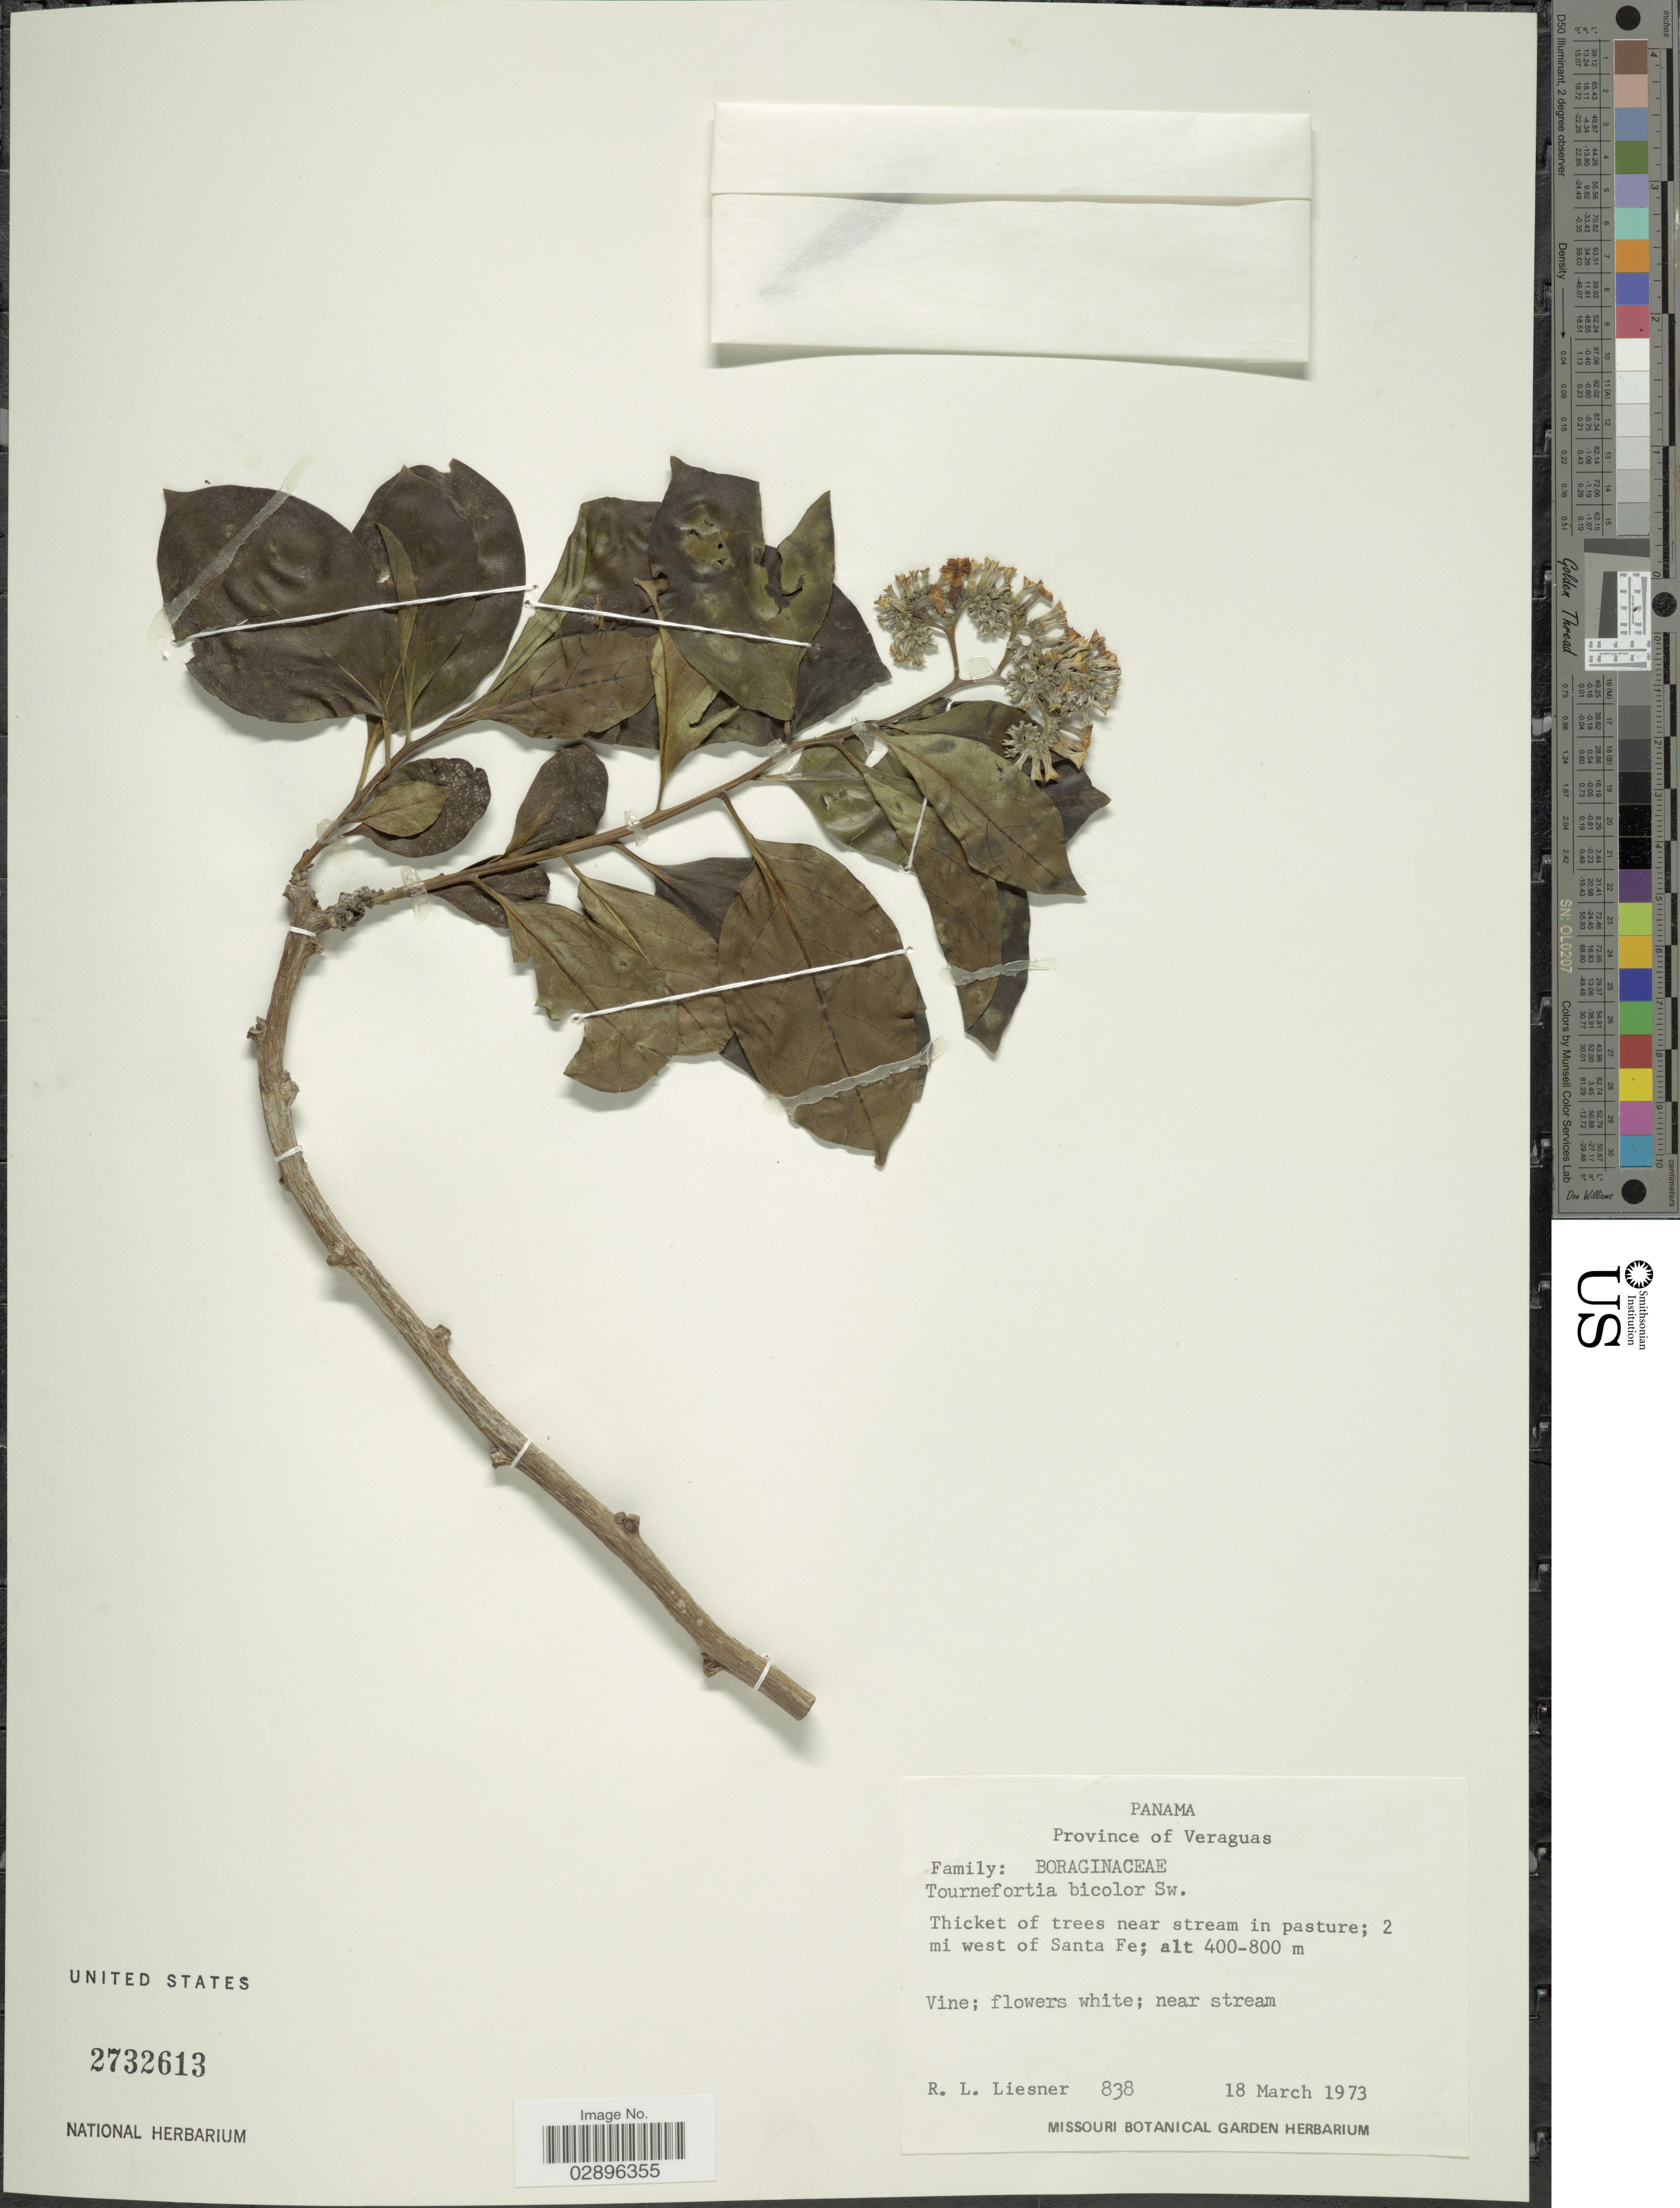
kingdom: Plantae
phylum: Tracheophyta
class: Magnoliopsida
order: Boraginales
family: Heliotropiaceae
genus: Tournefortia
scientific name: Tournefortia bicolor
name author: Sw.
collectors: R. L. Liesner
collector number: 838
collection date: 1973-03-18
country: Panama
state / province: Veraguas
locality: Thicket of trees near stream in pasture; 2 mi west of Santa Fe.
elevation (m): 400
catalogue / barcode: US 2732613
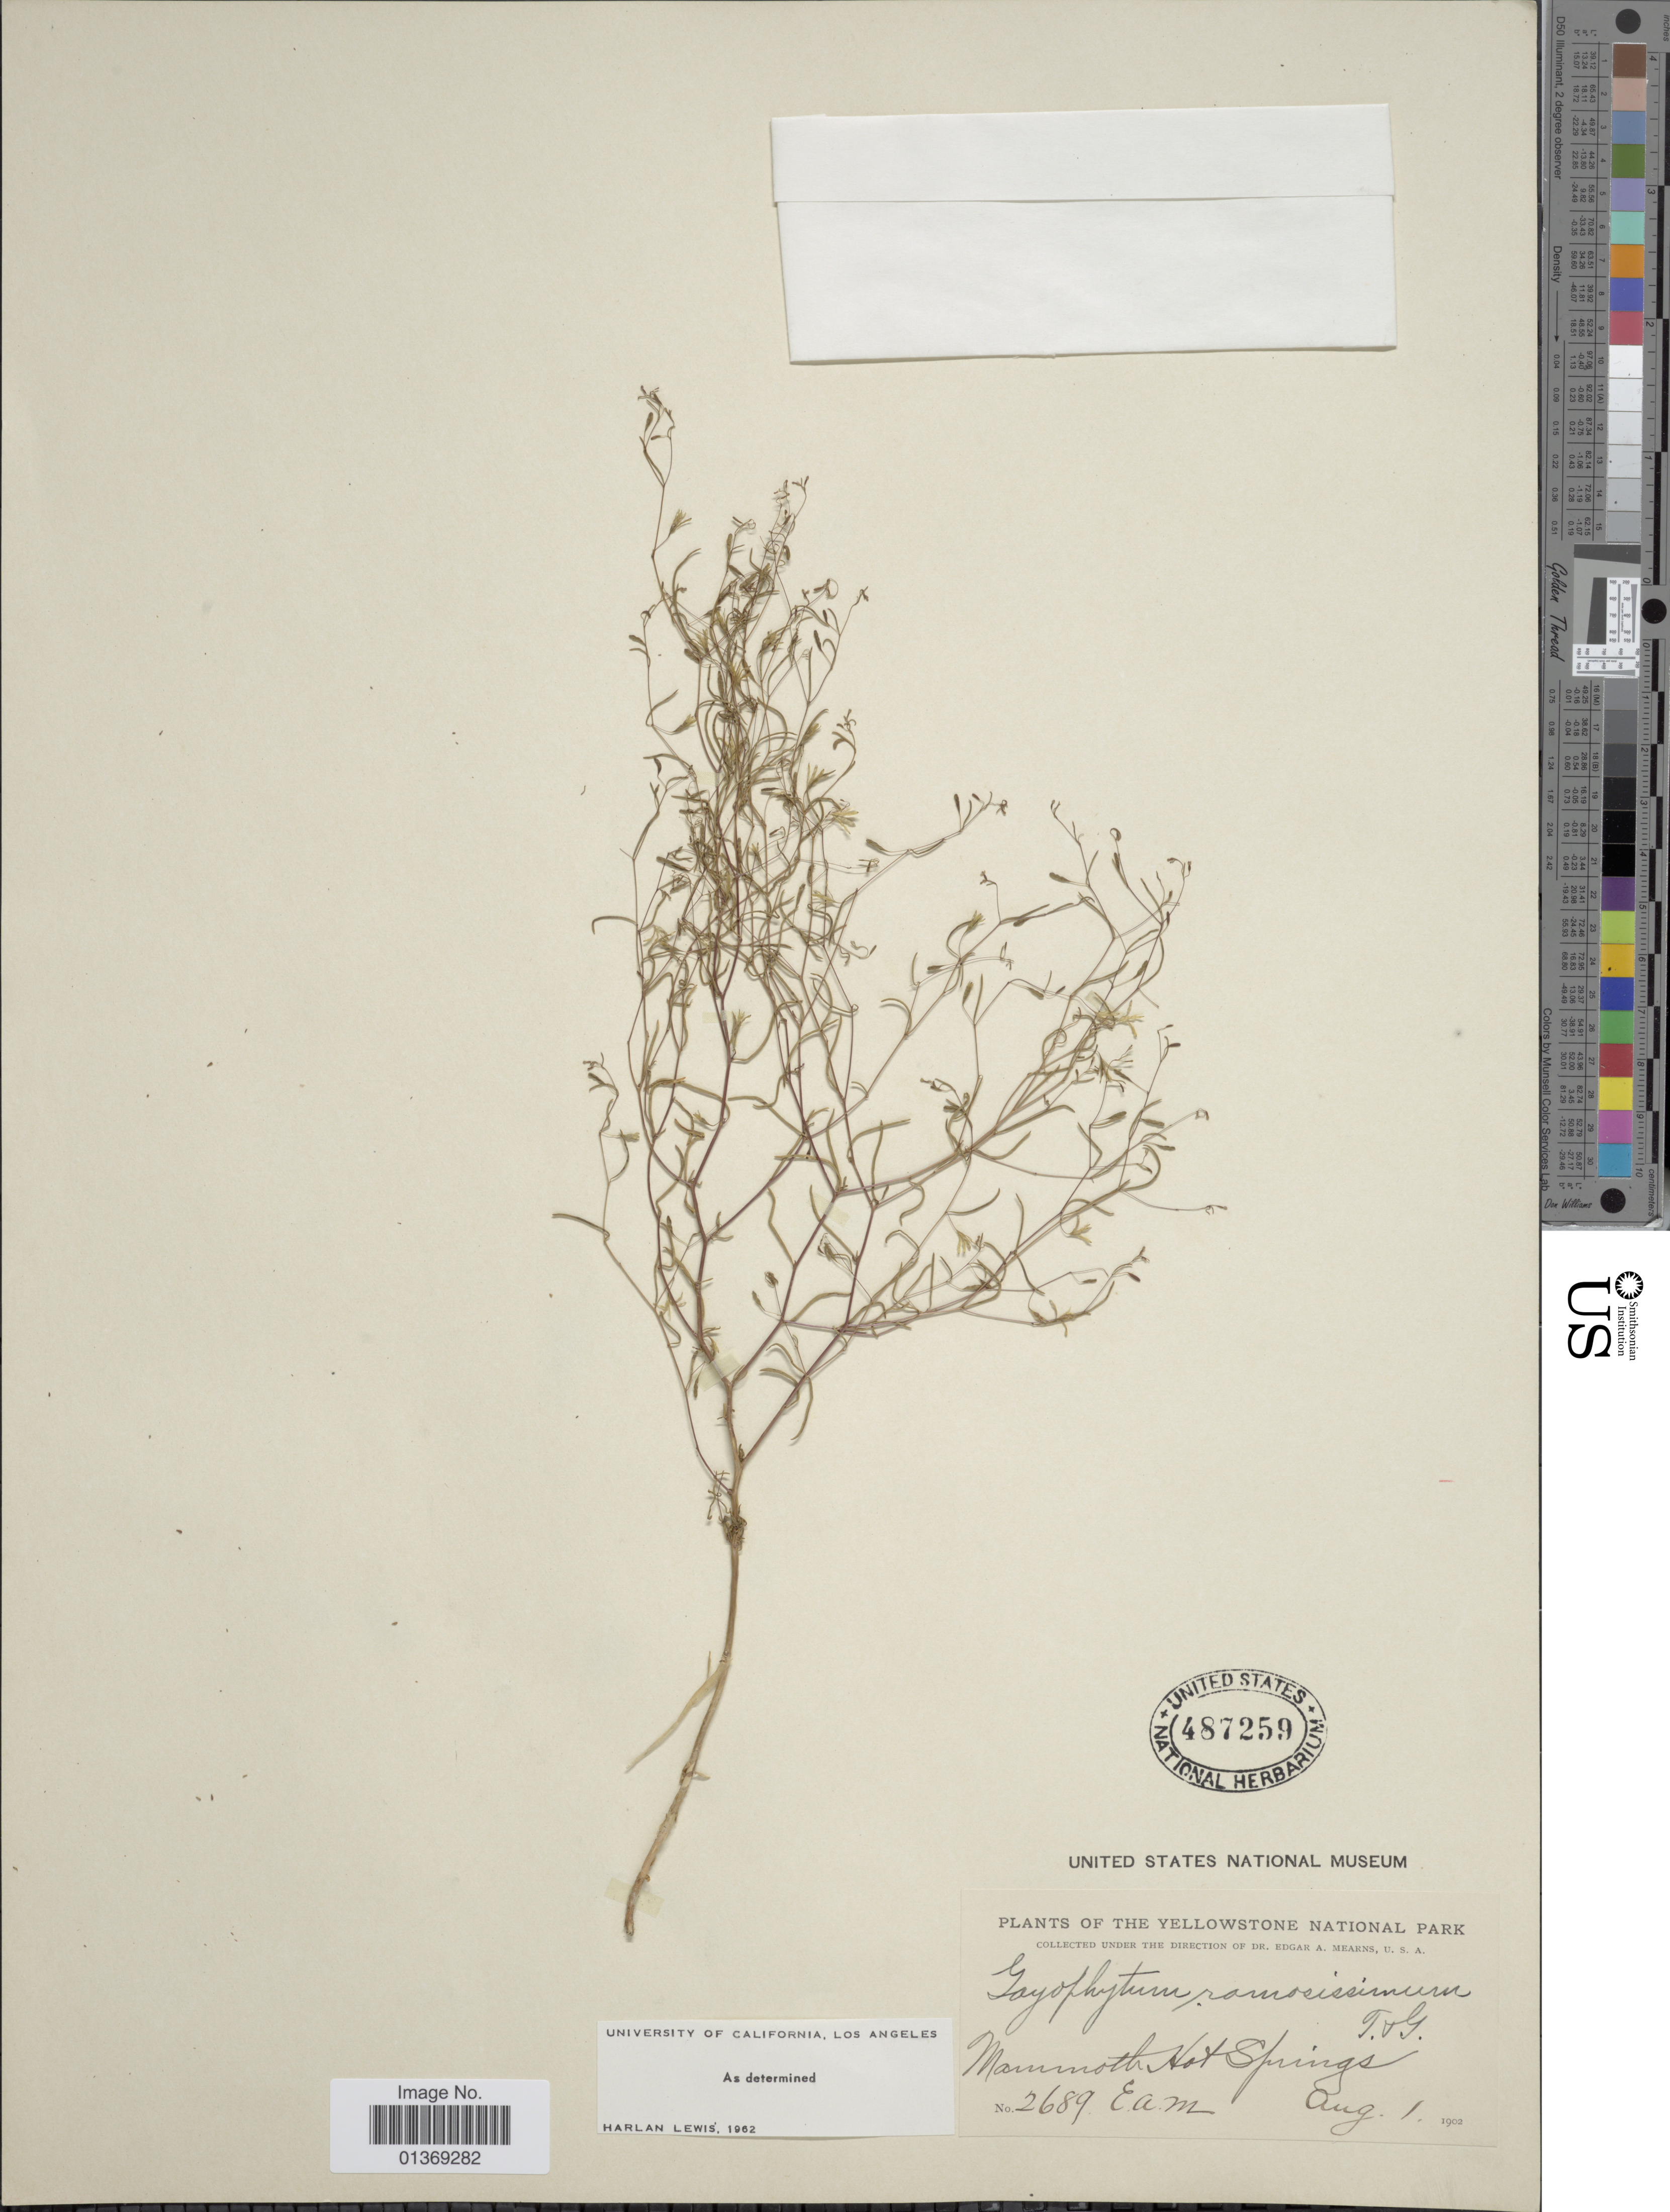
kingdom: Plantae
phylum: Tracheophyta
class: Magnoliopsida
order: Myrtales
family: Onagraceae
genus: Gayophytum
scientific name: Gayophytum ramosissimum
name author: Torr. & A. Gray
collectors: E. A. Mearns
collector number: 2689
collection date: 1902-08-01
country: United States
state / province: Wyoming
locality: Yellowstone National Park, Mammoth Hot Springs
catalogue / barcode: US 487259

==*==

What you need to do => Return every line of the listing above word for word, omitting the pictures.

Output for this task =>
kingdom: Plantae
phylum: Tracheophyta
class: Magnoliopsida
order: Boraginales
family: Heliotropiaceae
genus: Tournefortia
scientific name: Tournefortia bicolor
name author: Sw.
collectors: R. L. Liesner
collector number: 838
collection date: 1973-03-18
country: Panama
state / province: Veraguas
locality: Thicket of trees near stream in pasture; 2 mi west of Santa Fe.
elevation (m): 400
catalogue / barcode: US 2732613
kingdom: Plantae
phylum: Tracheophyta
class: Magnoliopsida
order: Myrtales
family: Onagraceae
genus: Gayophytum
scientific name: Gayophytum ramosissimum
name author: Torr. & A. Gray
collectors: E. A. Mearns
collector number: 2689
collection date: 1902-08-01
country: United States
state / province: Wyoming
locality: Yellowstone National Park, Mammoth Hot Springs
catalogue / barcode: US 487259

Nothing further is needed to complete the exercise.